The International Monetary Fund (IMF) has warned Kenya against cuts to key spending areas as it pushes for new tax measures as the best route towards fiscal consolidation.
The IMF has identified new spending pressures including carryover expenditures from the 2023/24 financial year, demands from the implementation of collective bargaining agreements (CBAs) and crucial areas which it says deem budget cuts unfeasible.
The multilateral lender instead sees new revenue measures as the soundest option to attaining fiscal consolidation and addressing Kenya’s debt vulnerabilities despite the rejection of its programme backed Finance Bill, 2024.
“The withdrawal of the Finance Bill, 2024 has necessitated spending compression to contain the fiscal deficit. While spending rationalisation will be important, including to restore public trust and tax morale, Kenya’s elevated debt vulnerabilities and large debt service obligations call for fiscal consolidation underpinned by additional revenue mobilisation to fund priority social and developmental spending needs while also ensuring debt sustainability,” the IMF says.
The fund views spending cuts attained in the first 2024/25 supplementary budget as a temporary measure/stop gap likely to be reversed as the government is for instance forced to honour CBAs.
The government has agreed to CBA demands from the security sector, teachers and civil servants with their implementation being expected to offset envisaged wage bill savings.
Funding for universities and technical and vocational training along with the carryover spending is also expected to be accommodated, resulting in higher spending pressures.
The IMF has cautioned against budget cuts affecting health and education funding and disbursements to the Kenya Revenue Authority (KRA) which it says would impact the taxman’s ability to implement tax reforms.
Cuts to education and health are for instance expected to adversely impact long-term economic growth and human capital formation.
“Staff has cautioned against deep cuts in development spending-bringing domestically financed development spending to the lowest level in the past two decades- that may not generate the envisaged savings should existing projects be affected due to the accrual of penalties and fees nor improve debt dynamics due to negative growth rates,” the IMF added.
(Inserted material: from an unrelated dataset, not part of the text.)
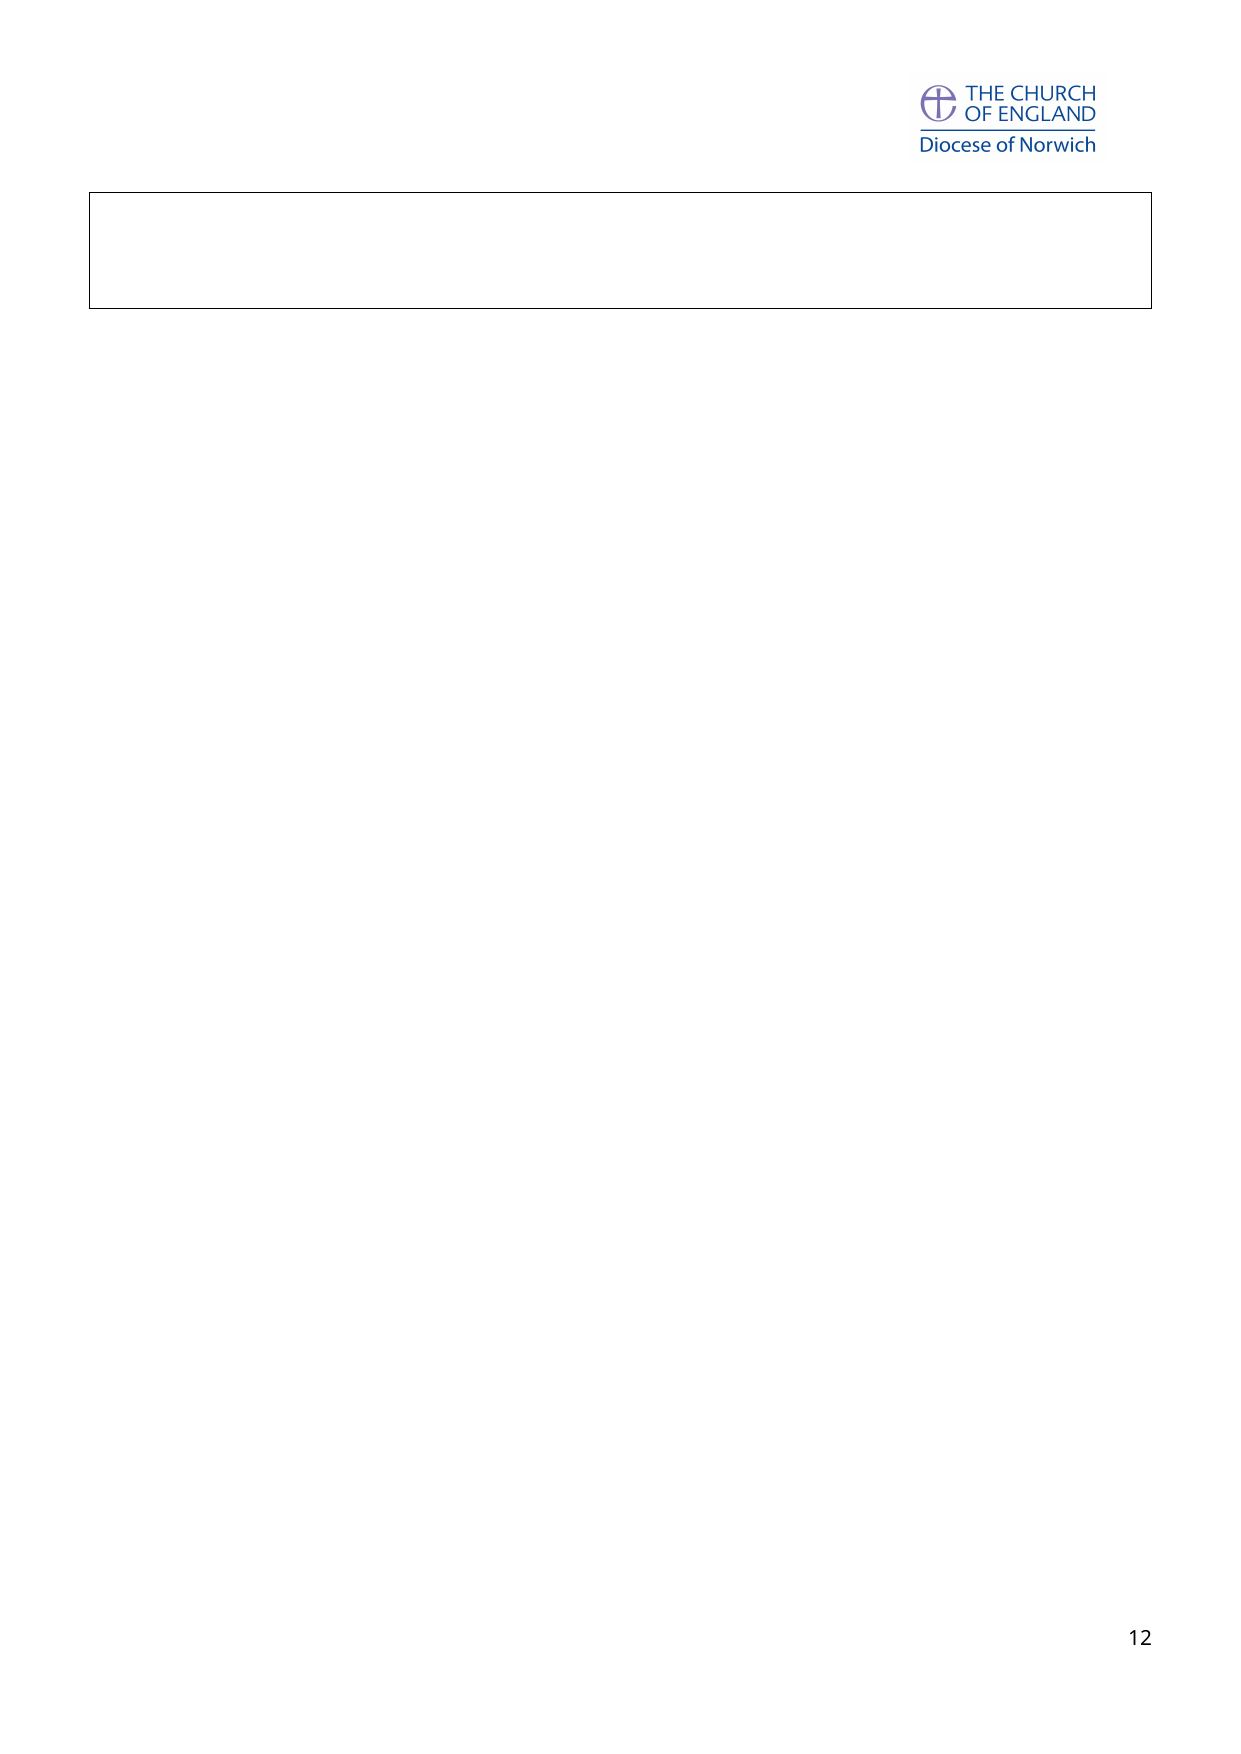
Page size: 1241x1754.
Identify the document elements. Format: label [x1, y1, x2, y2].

table_header [90, 193, 1151, 308]
picture [908, 73, 1108, 164]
Kenya has on the advisory of the IMF rekindled some of the abandoned tax measures in the Finance Bill, 2024 by proposing the Tax Laws (Amendment) Bill, 2024 which brings back most of the forgone taxes.
These include the implementation of excise duty on alcoholic beverages based on levels of alcohol content, higher duty for telephone and data services and the review of VAT zero-rating and exemptions.
The new tax measures are expected to generate revenues of about Sh137 billion or 0.9 percent of GDP.
The taxes are nevertheless seen as insufficient in offsetting the spending pressures, necessitating a second 2024/25 supplementary budget expected by the end of January 2025.